= R. M. Ryan =

American writer (born 1945)

R. M. Ryan (born 1945) is the author of Vaudeville in the Dark (2010), which was lauded by The New York Times as having been "written at the juncture of rapture and rupture". He is also the author of two other volumes of poetry from Louisiana State University Press and two novels, including a collection of poems and a personal meditation on surviving cancer called The Lost Roads Adventure Club (2017).

In 2015, Ryan published an autobiographical novel called There's a Man with a Gun Over There based on his experiences in the US Army as a detective and translator investigating black marketing in Germany during the Vietnam era. In this novel, Ryan, trained as poet and drafted into the military, is a kind of innocent abroad as he learns the very high price of essentially becoming a fascist for the American Empire and the remnants of Nazi Germany. Nominated by its publisher for both the Pulitzer Prize and the National Book Award, There's a Man with a Gun Over There is about what could happen to anyone in the US Army, and a cautionary tale about America's war machine. Publisher Martin Shepard describes the author as "the Norman Mailer of this generation". Poet, screenwriter, playwright, and MacArthur Fellow Naomi Wallace comments that in reading the novel she is astonished by "the battle of consciousness Ryan has with himself concerning right, wrong, war, lies: all are in continuous flux and deeply alive".

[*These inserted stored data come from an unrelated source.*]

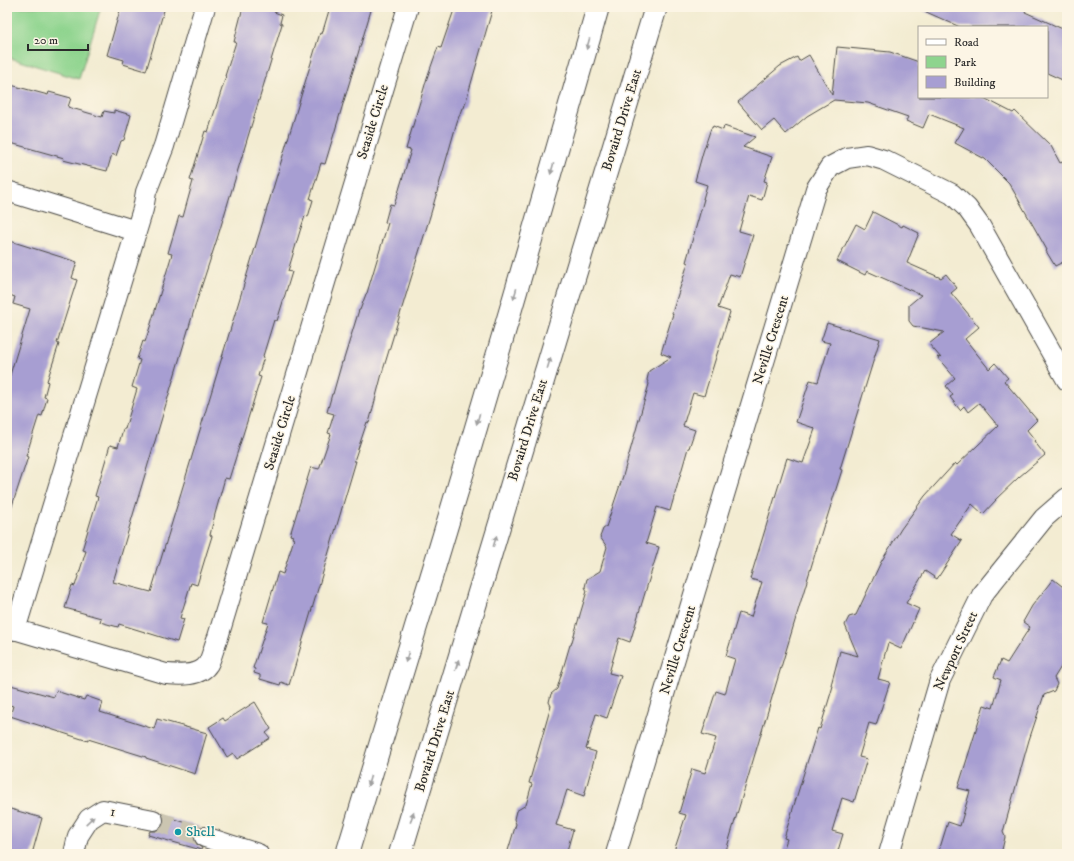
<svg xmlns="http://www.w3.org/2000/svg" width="1074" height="861" font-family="'IM FELL DW Pica',serif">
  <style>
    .green { fill: #8ed48e; stroke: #5c805c }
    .building { fill: #a79ed2 }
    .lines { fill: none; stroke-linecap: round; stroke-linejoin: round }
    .minor-tunnel { stroke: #cbc5b1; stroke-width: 20; stroke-dasharray: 20 10; stroke-linecap: butt }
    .minor-casing { stroke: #494844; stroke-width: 22 }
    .major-casing { stroke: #494844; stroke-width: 24 }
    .minor { stroke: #fff; stroke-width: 20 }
    .major { stroke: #fff; stroke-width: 22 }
    .oneway { fill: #a0a0a0 }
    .culture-dot { fill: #0f9aa8; stroke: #fcf5e5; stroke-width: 1.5 }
    .labels { text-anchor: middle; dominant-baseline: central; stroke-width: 3; stroke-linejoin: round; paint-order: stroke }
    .street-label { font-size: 14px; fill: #2b2b2b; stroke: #fcf5e5 }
    .culture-label { font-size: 14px; fill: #0d838f; stroke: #fcf5e5; text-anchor: start }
  </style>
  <rect width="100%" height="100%" fill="#fcf5e5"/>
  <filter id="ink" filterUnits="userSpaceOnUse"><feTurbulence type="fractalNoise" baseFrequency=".025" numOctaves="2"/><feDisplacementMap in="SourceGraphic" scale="8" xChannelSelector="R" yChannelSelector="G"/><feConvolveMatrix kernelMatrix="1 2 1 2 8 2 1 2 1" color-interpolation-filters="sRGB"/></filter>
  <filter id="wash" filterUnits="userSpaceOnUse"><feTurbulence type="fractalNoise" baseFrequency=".012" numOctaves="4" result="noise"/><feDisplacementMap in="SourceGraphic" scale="16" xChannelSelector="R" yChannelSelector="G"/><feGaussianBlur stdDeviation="0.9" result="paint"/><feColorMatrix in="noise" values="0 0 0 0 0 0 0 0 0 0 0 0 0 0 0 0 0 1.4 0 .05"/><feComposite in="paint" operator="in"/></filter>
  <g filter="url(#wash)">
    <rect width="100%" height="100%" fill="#f3ecd2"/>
    <path class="green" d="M 7,7 L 101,7 L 79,79 L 7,57 Z"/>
    <g id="blocks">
      <path class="building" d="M 121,7 L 165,7 L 146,71 L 123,64 L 124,60 L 107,55 Z
        M 243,7 L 276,7 L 274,12 L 282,15 L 280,23 L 282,24 L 217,239 L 197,300 L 113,582 L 151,592 L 320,33 L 322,34 L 330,7 L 372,7 L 325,164 L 321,163 L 310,199 L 313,200 L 308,217 L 305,216 L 300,231 L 288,271 L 292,272 L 277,321 L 274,320 L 263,356 L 264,357 L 258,376 L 261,377 L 229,479 L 225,478 L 215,514 L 210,535 L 212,536 L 207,552 L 197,585 L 191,583 L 180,618 L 184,619 L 177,642 L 119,624 L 118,627 L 100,622 L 101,618 L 65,608 L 72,585 L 75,586 L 86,551 L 82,550 L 98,497 L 95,496 L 110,445 L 118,447 L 123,429 L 125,429 L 137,389 L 132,387 L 140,360 L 137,359 L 143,341 L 145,342 L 150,327 L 172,254 L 168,253 L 179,216 L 183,217 L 193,181 L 190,180 L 205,131 L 208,132 L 226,76 L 225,76 L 236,42 L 234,42 Z
        M 455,7 L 493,7 L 464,108 L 462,108 L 457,122 L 431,213 L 383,370 L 369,423 L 367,422 L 354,461 L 356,461 L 295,666 L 289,685 L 281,682 L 280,685 L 260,679 L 260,675 L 254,673 L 255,669 L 253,668 L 268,623 L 263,622 L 278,572 L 283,574 L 294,539 L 292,538 L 293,536 L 290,535 L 311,467 L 319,469 L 331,434 L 328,433 L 334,414 L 327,412 L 332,394 L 333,394 L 342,362 L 343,362 L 359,310 L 360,310 L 366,294 L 367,293 L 388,223 L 385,222 L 390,204 L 394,205 L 399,190 L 411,150 L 406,149 L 427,78 L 438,47 L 441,48 Z
        M 915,7 L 1027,7 L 1025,12 L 1067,31 L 1067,82 L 1047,73 L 1047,27 L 960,27 Z
        M 837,47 L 890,52 L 919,62 L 919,97 L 982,97 L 1013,113 L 1015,111 L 1051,146 L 1060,163 L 1062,162 L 1067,171 L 1067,260 L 1055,266 L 1046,251 L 1047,250 L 1009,183 L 985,159 L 955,143 L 964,128 L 929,114 L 923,128 L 906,121 L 908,117 L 868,103 L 834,100 L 807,116 L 786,134 L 774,120 L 762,130 L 738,102 L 780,66 L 797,57 L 799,61 L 809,55 L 832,95 Z
        M 7,84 L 48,95 L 49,92 L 71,98 L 68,107 L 102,117 L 104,111 L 114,113 L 114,110 L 131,115 L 124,140 L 121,141 L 116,156 L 112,154 L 107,171 L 63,160 L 64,158 L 7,142 Z
        M 713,126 L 723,130 L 724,126 L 755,137 L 743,147 L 772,157 L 764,181 L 767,182 L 762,200 L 749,196 L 739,231 L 753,235 L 740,277 L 730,274 L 718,308 L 730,312 L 704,396 L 693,393 L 683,426 L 695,430 L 689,448 L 688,448 L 670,511 L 657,507 L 646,543 L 659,547 L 630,642 L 619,638 L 609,673 L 621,676 L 607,718 L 596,714 L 586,749 L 596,752 L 584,796 L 567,790 L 556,825 L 573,830 L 566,854 L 507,854 L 516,824 L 514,819 L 516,811 L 526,805 L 532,784 L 529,783 L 551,706 L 549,702 L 551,694 L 557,689 L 570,645 L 571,645 L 587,591 L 585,587 L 587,579 L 600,571 L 607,547 L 600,537 L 603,529 L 606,527 L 623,476 L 649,384 L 647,380 L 649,371 L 671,357 L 661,353 L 673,314 L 672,313 L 688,263 L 686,262 L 704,199 L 703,199 L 707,185 L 695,181 L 703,152 L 711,128 L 712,128 Z
        M 873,212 L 902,227 L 903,225 L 919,233 L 907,263 L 941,278 L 946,274 L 957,288 L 951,293 L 979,327 L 965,339 L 989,369 L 995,363 L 1008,378 L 1004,381 L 1037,420 L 1027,430 L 1035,440 L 1034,441 L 1045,455 L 1019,477 L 995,500 L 996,500 L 983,514 L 972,504 L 951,534 L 962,541 L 937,579 L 925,571 L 906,603 L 919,609 L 901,649 L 888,643 L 878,679 L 890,682 L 876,725 L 869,723 L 859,757 L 867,759 L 854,802 L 842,798 L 832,831 L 843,834 L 837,854 L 782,854 L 787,839 L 784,838 L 806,766 L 818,728 L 820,729 L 833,686 L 831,685 L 840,651 L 858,656 L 845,625 L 849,617 L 856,615 L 881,562 L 901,529 L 925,496 L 955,463 L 957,465 L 998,426 L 979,403 L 968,412 L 964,406 L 960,410 L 950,397 L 953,395 L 946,386 L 955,378 L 937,357 L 941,358 L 929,344 L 944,332 L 913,326 L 909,321 L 909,305 L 921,295 L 867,271 L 865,275 L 837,261 L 856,224 L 865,229 Z
        M 7,240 L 77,262 L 72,278 L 77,280 L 57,343 L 59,344 L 47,381 L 48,382 L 44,397 L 47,398 L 42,416 L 39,415 L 26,456 L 28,457 L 10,512 L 7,512 L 7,385 L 30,309 L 13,304 L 15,297 L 7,294 Z
        M 827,323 L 880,339 L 840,469 L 842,470 L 825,524 L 824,524 L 725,854 L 673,854 L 686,815 L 679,813 L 692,769 L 705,773 L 716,738 L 702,734 L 716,691 L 725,694 L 735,659 L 726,656 L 739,613 L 751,617 L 762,582 L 750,579 L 787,458 L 803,463 L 815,429 L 814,428 L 796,422 L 810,380 L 818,382 L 830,343 L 821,341 Z
        M 1053,579 L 1067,590 L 1067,657 L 1054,678 L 1057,684 L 1054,691 L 1044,695 L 1029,740 L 1003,832 L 1005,837 L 1001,854 L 938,854 L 948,822 L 960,826 L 970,791 L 958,788 L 984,705 L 993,708 L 1001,680 L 994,677 L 1001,660 L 1007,663 L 1030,627 L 1023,622 L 1032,606 Z
        M 7,684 L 54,697 L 56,691 L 84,700 L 86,696 L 103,702 L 100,712 L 154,729 L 157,719 L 207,733 L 195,774 L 146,758 L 146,757 L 88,739 L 88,741 L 10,716 L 13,706 L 7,704 Z
        M 255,702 L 271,729 L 266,733 L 270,738 L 237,759 L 233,753 L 227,757 L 209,727 L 223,718 L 225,721 Z
        M 7,808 L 42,818 L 32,854 L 7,854 Z
        M 164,816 L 200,827 L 197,829 L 194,833 L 194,839 L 196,844 L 202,848 L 201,850 L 148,835 L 150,831 L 156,831 L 162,827 L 164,822 Z"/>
    </g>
  </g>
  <g filter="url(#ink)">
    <use href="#blocks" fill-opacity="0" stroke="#494844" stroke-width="1"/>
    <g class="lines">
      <path class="minor-tunnel" d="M 153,820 L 205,837"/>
      <defs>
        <path id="minor" d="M 7,191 L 136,231
          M 7,627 L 166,674 C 179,675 200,677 208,664 C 212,657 214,646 218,637 L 408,7
          M 15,630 L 143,209 L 146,192 L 164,146 L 205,7
          M 205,837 L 258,854
          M 74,854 L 78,836 L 89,819 L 103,810 L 153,820
          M 616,854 L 816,189 L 830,167 L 847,158 L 867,155 L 884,160 L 952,194 L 967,208 L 980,226 L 1067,380
          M 889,854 L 940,680 L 982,595 L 1044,518 L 1067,498"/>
        <path id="major" d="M 347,854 C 370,776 394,698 418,620 C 481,417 539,212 598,7
          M 400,854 L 656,7"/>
      </defs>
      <use href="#minor" class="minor-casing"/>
      <use href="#major" class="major-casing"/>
      <use href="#minor" class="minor"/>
      <use href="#major" class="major"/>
    </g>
    <defs><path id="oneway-solid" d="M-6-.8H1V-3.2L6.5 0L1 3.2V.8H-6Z"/></defs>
    <g class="oneway">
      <use href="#oneway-solid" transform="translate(588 44) rotate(106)"/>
      <use href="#oneway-solid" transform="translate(552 169) rotate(106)"/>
      <use href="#oneway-solid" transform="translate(515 294) rotate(106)"/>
      <use href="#oneway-solid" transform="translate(549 363) rotate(-73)"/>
      <use href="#oneway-solid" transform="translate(478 419) rotate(106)"/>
      <use href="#oneway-solid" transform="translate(495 541) rotate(-73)"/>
      <use href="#oneway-solid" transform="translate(407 657) rotate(107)"/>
      <use href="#oneway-solid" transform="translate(457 665) rotate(-73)"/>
      <use href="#oneway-solid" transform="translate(369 781) rotate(106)"/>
      <use href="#oneway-solid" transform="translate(412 817) rotate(-73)"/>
      <use href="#oneway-solid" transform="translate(90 820) rotate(-44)"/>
    </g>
  </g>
  <circle class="culture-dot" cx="178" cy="832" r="4"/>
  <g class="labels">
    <g class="street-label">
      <text transform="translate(622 120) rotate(-73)">Bovaird Drive East</text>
      <text transform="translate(373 122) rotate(-73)">Seaside Circle</text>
      <text transform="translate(771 340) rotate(-73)">Neville Crescent</text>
      <text transform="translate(528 430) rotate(-73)">Bovaird Drive East</text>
      <text transform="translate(280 433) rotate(-73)">Seaside Circle</text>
      <text transform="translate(678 650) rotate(-73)">Neville Crescent</text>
      <text transform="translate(956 651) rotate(-65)">Newport Street</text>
      <text transform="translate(435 741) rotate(-73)">Bovaird Drive East</text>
      <text transform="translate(113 812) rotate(9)">1</text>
    </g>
    <g class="culture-label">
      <text x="186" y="832">Shell</text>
    </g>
  </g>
  <rect width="1074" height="861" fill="none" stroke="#fcf5e5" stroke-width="24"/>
  <rect x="918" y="26" width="130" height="72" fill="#fcf5e5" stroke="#a8a49b"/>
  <rect x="926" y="39" width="20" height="6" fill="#ffffff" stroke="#a8a49b"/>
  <text x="954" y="46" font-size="12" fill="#2b2b2b">Road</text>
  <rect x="926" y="56" width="20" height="12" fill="#8ed48e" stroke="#a8a49b"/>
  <text x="954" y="66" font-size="12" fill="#2b2b2b">Park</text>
  <rect x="926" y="76" width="20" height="12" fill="#a79ed2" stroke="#a8a49b"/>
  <text x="954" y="86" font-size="12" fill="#2b2b2b">Building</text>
  <path d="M28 44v6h60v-6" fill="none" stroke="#2b2b2b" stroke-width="2"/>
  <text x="34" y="44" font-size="12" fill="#2b2b2b" stroke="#fcf5e5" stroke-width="3" paint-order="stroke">20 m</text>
</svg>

Carol Polsgrove, author of Divided Minds: Intellectuals and the Civil Rights Movement and professor emerita at the Indiana University School of Journalism, comments: "R. M. Ryan's poems are not for the faint of heart. They saunter, they soar, they dive down to despair. Vaudeville in the Dark brings together poems written over the last thirty years – since his publisher, Louisiana State University Press, brought out his first volume in 1980. That was right after he abandoned graduate school for stockbroking, which he has now abandoned for a writer's life."

In an introduction of Ryan for a reading at Marquette University, professor and novelist C. J. Hribal said, "Rick – R. M. – Ryan has quietly been writing some of the best poems of the new century: elegiac comedies, hymns to memory and to the small, incidental moments of our pasts that connect us to who we are now ... these poems are generous in their humor and their sadness, they are wise and wounded, they are intensely human and humane."

For six years, Ryan was the lyricist for the northern California rock-and-roll band the Thugz and wrote many of the songs on their two CDs released by Puffin records: Goin' To Town (2009) and Peace of Mind (2011).

Ryan also founded Firestarter Press, which has published eccentric artifacts by writers including Abby Frucht, Mark Strand, Tobias Wolff, Fred Chappell, and John Koethe.

Ryan received his undergraduate degree in English at Cornell College, where he studied with Robert Dana, and his master's in poetry from the University of Arkansas; he continued graduate studies (ABD) at Washington University in St. Louis with Howard Nemerov and John N. Morris, and later had a career as a writer and financial advisor for a brokerage company in Milwaukee, Wisconsin. He is married to the biographer Carol Sklenicka, author of Raymond Carver: A Writer's Life. He lives near the Sonoma Coast in California.

==Bibliography==
Goldilocks in Later Life. Baton Rouge: Louisiana State University Press, 1980.

The Golden Rules. New York: Four Walls Eight Windows, 2002.

Vaudeville in the Dark. Baton Rouge: Louisiana State University Press, 2010.

There's a Man with a Gun Over There. Sag Harbor: Permanent Press, 2015.

The Lost Roads Adventure Club. Baton Rouge: Louisiana State University Press, 2017.